Where's the 9/11 Film?
Hollywood after Sept. 11 seems to look a lot like Hollywood last summer, notwithstanding a few shots of the Twin Towers edited out of credit sequences. So where are the Sept. 11 movies? The Guys, an indie film about a journalist and a mourning fire fighter, is in the works, but big-time filmmakers and TV executives still seem cautious about bringing the tragedy to the screen, worried they will be accused of bad taste.
"No one wants to seem like an ambulance chaser, so they do it on the down low," says director Spike Lee. CBS has announced a TV movie on Flight 93, the hijacked plane that crashed in Pennsylvania. But a network spokesman stresses that the movie is still in development and might not ever see the light of day. Meanwhile, an NBC biopic on former New York City Mayor Rudy Giuliani is also undergoing close scrutiny for its handling of the tragedy. Jeff Gaspin, an NBC executive vice president in charge of movies, says the network is trying to figure out how many script pages should be devoted to Sept. 11: "We're at the five- or six-page option in the first draft, and we have to see whether we want to expand that." The risk, he says, is coming off as exploitative.

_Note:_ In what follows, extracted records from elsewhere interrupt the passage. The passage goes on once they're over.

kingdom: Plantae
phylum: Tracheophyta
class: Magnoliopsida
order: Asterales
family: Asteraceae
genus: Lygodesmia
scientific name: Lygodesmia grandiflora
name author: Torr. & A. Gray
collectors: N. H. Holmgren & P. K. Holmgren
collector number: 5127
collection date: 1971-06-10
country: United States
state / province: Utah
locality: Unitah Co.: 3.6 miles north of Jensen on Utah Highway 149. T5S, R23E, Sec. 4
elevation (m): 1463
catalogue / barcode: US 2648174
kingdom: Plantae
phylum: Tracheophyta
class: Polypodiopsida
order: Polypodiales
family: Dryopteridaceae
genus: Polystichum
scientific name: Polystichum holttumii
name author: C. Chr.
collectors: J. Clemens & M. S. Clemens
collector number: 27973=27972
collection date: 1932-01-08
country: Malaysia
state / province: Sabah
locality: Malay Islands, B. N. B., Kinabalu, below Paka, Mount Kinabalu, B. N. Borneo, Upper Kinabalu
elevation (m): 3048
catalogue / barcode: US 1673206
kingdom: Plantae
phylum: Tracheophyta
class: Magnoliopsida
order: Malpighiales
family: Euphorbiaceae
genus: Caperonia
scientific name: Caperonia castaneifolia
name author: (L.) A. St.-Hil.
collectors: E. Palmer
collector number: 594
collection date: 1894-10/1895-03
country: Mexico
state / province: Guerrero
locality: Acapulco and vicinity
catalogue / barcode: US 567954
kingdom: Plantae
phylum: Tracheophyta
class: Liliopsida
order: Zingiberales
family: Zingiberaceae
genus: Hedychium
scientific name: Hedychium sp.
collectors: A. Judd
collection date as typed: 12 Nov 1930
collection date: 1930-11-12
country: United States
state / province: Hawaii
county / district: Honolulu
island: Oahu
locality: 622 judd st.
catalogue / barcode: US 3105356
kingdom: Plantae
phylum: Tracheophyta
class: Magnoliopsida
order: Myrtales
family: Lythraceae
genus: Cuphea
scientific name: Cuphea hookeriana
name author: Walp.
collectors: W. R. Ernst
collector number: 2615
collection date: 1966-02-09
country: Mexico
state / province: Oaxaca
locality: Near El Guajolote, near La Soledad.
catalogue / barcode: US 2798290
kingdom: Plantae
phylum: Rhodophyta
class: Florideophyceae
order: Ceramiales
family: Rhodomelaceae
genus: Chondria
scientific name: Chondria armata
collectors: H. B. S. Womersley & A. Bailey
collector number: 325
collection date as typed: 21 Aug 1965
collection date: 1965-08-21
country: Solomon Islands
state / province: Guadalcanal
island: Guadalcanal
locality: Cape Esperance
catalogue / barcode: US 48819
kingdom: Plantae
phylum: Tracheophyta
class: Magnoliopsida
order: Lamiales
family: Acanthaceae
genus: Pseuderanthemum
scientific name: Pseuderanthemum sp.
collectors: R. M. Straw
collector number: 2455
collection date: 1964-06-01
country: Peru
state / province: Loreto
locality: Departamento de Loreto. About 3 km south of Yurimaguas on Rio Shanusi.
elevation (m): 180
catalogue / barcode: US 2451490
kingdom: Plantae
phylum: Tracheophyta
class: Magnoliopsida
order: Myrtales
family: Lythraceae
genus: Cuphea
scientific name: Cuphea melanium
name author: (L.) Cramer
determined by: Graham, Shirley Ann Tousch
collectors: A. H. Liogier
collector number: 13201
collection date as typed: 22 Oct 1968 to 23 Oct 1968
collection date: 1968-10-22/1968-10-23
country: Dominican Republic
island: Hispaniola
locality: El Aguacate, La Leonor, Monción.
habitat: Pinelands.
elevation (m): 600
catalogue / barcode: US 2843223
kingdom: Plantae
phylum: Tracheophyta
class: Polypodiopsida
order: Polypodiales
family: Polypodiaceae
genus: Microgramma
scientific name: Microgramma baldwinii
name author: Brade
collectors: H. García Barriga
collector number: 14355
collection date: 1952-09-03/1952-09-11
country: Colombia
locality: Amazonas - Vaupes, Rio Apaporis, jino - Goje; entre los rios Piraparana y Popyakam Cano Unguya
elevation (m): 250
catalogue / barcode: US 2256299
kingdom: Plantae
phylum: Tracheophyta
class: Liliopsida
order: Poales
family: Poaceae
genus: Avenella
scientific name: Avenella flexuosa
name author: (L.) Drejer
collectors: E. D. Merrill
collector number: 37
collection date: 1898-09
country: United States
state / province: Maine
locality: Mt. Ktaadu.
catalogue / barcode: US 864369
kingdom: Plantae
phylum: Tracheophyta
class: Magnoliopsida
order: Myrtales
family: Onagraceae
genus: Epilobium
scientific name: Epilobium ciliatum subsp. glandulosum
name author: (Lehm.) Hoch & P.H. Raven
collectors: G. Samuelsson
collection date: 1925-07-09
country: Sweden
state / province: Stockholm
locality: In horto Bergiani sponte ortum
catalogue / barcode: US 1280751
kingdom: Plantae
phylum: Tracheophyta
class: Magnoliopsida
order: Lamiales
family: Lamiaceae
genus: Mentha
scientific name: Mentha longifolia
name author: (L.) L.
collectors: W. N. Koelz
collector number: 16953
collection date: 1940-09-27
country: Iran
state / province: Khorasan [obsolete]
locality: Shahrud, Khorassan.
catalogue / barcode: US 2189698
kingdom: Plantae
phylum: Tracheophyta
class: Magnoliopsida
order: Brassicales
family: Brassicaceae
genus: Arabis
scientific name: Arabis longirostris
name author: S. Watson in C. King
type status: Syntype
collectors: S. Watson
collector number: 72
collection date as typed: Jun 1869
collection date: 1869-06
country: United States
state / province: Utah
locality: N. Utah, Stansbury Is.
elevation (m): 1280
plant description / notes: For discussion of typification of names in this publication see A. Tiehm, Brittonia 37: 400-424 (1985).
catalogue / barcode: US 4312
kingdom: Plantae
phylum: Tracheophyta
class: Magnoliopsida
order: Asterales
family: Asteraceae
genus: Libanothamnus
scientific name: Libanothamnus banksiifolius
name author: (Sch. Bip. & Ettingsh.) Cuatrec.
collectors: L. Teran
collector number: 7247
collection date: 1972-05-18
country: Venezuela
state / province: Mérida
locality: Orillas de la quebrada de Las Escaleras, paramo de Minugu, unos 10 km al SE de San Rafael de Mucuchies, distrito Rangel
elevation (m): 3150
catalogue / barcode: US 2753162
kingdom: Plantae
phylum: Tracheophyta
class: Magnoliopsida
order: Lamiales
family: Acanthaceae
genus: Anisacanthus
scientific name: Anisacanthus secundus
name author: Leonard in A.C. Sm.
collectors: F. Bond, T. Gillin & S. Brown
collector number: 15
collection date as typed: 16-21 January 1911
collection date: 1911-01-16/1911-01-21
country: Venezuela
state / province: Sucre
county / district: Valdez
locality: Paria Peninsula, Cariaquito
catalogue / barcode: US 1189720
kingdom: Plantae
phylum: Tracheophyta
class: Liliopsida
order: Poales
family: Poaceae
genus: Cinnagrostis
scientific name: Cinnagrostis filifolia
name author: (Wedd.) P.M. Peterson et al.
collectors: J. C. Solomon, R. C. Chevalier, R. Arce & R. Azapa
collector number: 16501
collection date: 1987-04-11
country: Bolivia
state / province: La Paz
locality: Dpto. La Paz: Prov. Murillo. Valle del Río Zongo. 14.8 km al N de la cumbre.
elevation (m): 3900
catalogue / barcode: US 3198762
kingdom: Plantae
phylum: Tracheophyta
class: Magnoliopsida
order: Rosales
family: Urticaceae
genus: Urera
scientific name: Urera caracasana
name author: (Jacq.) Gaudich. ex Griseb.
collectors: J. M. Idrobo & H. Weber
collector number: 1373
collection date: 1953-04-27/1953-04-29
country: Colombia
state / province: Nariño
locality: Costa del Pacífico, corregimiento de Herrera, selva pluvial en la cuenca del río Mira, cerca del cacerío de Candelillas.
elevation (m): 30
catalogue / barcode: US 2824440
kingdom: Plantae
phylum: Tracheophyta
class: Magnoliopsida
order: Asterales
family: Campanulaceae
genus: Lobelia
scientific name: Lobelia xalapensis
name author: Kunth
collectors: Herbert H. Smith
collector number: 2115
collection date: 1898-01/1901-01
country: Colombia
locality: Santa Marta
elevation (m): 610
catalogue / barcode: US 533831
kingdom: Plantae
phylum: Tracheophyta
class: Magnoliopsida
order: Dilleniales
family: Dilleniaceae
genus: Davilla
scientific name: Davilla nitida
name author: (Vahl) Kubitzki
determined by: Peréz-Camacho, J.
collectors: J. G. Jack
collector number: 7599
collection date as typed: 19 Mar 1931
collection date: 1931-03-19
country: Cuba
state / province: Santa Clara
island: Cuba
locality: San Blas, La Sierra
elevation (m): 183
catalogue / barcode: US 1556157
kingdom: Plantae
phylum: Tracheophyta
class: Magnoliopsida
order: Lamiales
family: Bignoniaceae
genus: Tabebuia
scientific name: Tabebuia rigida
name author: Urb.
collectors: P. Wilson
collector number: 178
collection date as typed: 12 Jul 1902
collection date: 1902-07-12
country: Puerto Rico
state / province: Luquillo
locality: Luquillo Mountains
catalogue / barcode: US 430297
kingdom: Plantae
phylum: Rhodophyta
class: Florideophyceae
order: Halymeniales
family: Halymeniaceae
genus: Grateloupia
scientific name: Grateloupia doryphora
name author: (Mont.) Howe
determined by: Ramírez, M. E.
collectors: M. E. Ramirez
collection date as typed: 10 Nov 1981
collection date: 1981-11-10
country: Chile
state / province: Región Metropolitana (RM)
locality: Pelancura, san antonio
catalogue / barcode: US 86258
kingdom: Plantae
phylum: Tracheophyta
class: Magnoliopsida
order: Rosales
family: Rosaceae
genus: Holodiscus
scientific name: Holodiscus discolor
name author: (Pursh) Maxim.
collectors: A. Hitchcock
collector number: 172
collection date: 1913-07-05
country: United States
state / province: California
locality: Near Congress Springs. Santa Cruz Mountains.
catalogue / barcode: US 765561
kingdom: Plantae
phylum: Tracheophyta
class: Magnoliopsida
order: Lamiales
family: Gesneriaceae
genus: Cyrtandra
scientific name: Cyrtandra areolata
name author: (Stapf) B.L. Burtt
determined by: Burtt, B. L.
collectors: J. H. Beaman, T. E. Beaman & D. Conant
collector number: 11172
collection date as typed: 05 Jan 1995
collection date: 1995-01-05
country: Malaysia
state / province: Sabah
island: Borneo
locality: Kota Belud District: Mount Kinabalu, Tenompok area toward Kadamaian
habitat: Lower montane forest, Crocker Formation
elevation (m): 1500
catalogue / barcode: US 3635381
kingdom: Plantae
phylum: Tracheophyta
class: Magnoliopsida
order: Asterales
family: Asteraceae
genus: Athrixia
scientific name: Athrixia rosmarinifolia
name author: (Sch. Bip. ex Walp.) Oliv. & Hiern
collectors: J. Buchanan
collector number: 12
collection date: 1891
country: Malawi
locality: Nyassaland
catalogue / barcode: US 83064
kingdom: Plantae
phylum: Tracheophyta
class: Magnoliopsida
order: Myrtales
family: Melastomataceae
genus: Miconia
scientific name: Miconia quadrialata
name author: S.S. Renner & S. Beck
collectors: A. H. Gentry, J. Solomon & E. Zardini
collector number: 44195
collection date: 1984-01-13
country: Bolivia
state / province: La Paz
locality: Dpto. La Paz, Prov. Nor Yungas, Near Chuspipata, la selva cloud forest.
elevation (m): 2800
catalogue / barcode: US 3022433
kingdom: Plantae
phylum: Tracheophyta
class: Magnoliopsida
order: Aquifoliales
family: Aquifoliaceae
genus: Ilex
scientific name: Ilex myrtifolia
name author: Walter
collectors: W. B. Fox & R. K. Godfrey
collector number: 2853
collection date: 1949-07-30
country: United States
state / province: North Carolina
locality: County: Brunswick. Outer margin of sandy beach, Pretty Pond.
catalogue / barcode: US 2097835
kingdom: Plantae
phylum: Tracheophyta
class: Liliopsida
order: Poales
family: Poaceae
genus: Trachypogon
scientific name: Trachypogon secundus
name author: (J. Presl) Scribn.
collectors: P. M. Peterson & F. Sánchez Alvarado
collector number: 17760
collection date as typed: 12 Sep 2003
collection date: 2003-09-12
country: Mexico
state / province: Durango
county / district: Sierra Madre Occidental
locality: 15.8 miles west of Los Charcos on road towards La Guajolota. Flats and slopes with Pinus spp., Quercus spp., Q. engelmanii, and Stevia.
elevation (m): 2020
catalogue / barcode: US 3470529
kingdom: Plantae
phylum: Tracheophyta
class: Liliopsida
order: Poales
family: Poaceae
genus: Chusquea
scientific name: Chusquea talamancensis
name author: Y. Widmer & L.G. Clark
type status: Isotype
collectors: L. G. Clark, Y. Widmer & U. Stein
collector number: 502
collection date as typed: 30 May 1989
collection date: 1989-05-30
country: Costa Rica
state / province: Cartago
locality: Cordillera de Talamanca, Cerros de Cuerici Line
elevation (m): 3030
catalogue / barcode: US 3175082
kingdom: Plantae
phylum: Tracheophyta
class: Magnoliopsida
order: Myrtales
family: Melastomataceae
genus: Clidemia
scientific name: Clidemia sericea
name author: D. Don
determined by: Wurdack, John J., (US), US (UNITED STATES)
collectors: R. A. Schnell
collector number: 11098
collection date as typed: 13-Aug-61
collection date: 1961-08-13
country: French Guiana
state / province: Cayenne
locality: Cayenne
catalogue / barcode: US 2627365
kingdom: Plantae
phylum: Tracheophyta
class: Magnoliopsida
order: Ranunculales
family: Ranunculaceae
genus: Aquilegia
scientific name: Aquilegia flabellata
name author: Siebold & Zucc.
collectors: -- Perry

Lee's movie 25th Hour, due Dec. 20, was one of the first shot in New York City after Sept. 11. The story, about a criminal on his last night of freedom before prison, was written prior to the attacks, but Lee says he worked the aftermath into the film. "We definitely wanted to make it apparent that the film takes place in a post-9/11 New York City," he says. "I couldn't have that amnesia."